[Text passage]
BEGIN

Date of Award

12-1-2006

Degree Type

Thesis

University or Center

Clark Atlanta University(CAU)

School

School of Arts and Sciences

Degree Name

M.A.

Department

African-American Studies

First Advisor

Dr. Daniel Black

Second Advisor

Dr. Olubisi Oluyemi

Third Advisor

Dr. Josephine Bradley

Abstract

The purpose of this research was to examine elements of traditional African architectural design in the works of Demas Nook. These elements remain aesthetically and functionally valuable; hence, their inclusion in the development of modern African residential architecture. The research simultaneously explores the methodology Nwoko has created to apply his theory of comfort design in architecture, as well as the impact of traditional African culture and European culture on modem African residential design. The methodology used is visual analysis, as several of Nwoko's buildings were visited, photographed and analyzed for the application of his design ideology of New Culture. The three elements of design examined are his approach to space design that supports lifestyle and achieves comfort; artistic application that reflects African aesthetic values in color, motif and design patterns; and his use of building materials, that not only provide comfortable interiors in a tropical climate, but are affordable and durable. The research concludes with recommendations and contributions to the discourse on modern African design and offers the findings for further research and development of African and Diaspora communities. The findings expose the intrinsic value of culture and architectural retention in the evolution of modem architecture in Africa and the Diaspora.

END

[Supplied information]
BEGIN

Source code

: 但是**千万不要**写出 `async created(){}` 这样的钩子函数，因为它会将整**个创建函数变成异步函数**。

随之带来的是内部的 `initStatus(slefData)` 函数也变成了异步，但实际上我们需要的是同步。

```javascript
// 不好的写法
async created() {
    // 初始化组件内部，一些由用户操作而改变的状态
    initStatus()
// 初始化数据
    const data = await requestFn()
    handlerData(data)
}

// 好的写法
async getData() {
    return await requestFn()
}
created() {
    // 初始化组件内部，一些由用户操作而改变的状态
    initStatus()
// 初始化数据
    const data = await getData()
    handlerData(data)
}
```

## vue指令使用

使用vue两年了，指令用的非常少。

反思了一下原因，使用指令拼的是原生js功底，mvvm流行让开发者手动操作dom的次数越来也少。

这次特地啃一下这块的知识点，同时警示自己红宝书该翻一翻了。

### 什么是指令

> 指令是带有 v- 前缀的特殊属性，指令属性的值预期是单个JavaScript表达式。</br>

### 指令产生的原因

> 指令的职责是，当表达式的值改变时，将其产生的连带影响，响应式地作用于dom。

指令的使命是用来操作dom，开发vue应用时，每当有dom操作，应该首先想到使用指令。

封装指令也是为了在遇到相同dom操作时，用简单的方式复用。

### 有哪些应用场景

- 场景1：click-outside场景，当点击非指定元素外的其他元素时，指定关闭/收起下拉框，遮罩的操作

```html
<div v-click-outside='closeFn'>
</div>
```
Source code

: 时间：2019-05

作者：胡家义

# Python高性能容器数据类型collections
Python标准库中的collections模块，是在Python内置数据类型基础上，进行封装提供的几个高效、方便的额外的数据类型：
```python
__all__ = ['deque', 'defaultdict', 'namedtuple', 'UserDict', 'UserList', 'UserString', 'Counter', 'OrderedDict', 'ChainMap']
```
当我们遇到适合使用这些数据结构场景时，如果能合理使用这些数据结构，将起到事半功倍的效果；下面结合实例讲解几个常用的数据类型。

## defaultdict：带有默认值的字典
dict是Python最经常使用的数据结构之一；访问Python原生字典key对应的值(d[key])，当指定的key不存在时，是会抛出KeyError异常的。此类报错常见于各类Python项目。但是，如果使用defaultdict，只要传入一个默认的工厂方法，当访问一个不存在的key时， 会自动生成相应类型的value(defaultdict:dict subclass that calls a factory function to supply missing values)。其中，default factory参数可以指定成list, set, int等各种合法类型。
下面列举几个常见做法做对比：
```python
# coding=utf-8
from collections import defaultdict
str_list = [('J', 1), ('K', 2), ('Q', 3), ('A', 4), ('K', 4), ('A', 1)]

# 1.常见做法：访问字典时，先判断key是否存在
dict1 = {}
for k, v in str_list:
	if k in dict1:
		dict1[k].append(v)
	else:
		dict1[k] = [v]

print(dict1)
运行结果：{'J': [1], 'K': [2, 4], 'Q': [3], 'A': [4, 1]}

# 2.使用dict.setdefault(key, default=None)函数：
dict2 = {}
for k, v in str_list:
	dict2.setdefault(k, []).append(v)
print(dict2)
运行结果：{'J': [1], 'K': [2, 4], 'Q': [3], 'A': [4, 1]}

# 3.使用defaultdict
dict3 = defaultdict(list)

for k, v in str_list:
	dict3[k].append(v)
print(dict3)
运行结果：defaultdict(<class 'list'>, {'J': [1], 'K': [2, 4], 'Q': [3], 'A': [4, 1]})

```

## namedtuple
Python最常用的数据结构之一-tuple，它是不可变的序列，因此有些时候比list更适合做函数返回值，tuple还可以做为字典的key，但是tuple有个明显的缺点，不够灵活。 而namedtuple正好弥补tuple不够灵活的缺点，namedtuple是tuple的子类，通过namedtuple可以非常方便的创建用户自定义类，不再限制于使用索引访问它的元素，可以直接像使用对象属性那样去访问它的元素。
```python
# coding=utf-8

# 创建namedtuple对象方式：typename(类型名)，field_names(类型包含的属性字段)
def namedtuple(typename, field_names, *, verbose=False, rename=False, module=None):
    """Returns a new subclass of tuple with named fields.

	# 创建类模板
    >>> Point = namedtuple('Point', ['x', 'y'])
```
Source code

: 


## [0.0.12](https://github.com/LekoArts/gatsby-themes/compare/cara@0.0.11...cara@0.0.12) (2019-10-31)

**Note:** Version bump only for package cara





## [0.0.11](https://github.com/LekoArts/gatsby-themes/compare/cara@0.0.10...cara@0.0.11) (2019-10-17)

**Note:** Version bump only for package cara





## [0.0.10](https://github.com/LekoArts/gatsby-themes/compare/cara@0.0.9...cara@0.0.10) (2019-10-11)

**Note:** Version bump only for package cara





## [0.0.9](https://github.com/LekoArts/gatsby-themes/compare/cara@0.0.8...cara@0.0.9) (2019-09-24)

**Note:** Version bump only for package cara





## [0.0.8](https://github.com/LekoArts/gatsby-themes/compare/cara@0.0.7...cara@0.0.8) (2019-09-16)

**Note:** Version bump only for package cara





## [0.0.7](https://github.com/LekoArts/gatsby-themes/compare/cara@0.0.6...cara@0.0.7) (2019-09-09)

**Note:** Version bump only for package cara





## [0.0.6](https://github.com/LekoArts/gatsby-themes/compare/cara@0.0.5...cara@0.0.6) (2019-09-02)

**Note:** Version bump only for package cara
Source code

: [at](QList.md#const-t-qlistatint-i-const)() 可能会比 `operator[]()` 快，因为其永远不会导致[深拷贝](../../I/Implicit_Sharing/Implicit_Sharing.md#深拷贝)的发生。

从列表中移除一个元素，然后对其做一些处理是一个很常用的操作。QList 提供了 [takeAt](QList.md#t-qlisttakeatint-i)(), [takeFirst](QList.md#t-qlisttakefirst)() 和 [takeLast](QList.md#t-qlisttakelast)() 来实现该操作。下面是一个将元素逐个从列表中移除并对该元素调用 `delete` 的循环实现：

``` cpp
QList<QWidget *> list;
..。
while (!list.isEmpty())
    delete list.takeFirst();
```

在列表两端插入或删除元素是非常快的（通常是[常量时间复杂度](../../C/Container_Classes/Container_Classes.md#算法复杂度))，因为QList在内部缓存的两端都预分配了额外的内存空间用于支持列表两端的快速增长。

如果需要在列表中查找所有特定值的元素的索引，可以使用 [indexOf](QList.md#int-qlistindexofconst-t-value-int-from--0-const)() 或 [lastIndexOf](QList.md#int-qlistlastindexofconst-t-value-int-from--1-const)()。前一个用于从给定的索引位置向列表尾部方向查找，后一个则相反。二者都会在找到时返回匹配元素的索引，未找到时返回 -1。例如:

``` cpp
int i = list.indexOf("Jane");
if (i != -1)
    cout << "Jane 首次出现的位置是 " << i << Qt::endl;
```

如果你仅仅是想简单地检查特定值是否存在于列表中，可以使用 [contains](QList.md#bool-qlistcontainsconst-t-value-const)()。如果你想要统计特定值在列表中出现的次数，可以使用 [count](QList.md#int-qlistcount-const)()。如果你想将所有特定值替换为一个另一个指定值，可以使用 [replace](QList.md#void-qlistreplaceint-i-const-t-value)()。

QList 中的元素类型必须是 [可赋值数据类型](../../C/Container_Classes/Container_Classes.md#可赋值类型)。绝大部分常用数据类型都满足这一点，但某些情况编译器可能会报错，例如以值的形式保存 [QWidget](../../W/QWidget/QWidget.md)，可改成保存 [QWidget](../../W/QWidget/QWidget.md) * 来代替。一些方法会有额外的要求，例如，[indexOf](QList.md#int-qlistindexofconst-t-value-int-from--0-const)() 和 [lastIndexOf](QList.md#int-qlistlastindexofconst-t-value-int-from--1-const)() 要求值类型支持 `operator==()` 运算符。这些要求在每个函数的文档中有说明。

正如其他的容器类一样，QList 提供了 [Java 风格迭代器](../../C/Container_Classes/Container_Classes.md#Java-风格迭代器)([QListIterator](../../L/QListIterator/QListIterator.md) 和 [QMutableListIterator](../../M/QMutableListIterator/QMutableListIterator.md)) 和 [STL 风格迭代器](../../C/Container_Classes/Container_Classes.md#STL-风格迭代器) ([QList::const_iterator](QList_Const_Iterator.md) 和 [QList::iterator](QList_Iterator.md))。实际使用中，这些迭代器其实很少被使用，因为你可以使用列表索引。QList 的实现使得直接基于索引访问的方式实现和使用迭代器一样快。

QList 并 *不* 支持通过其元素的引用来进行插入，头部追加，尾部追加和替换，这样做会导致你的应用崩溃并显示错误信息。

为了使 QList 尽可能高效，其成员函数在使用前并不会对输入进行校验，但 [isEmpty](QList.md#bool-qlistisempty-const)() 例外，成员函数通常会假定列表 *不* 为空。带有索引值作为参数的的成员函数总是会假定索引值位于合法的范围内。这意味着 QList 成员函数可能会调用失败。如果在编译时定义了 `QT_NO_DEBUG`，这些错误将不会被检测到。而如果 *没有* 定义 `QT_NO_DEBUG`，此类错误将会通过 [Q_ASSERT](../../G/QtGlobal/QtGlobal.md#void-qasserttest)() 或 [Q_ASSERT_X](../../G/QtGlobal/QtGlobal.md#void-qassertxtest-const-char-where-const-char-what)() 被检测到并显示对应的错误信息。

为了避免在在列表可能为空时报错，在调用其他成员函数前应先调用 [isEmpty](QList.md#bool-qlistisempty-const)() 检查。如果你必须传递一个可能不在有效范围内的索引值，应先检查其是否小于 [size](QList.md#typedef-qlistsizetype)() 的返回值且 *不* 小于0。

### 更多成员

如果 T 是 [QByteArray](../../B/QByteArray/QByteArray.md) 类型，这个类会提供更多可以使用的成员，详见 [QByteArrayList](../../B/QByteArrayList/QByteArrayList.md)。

END

[Task requirements] What research methodology does the thesis abstract say was used?

[Response to this exercise] Visual analysis: several buildings were visited, photographed and analyzed.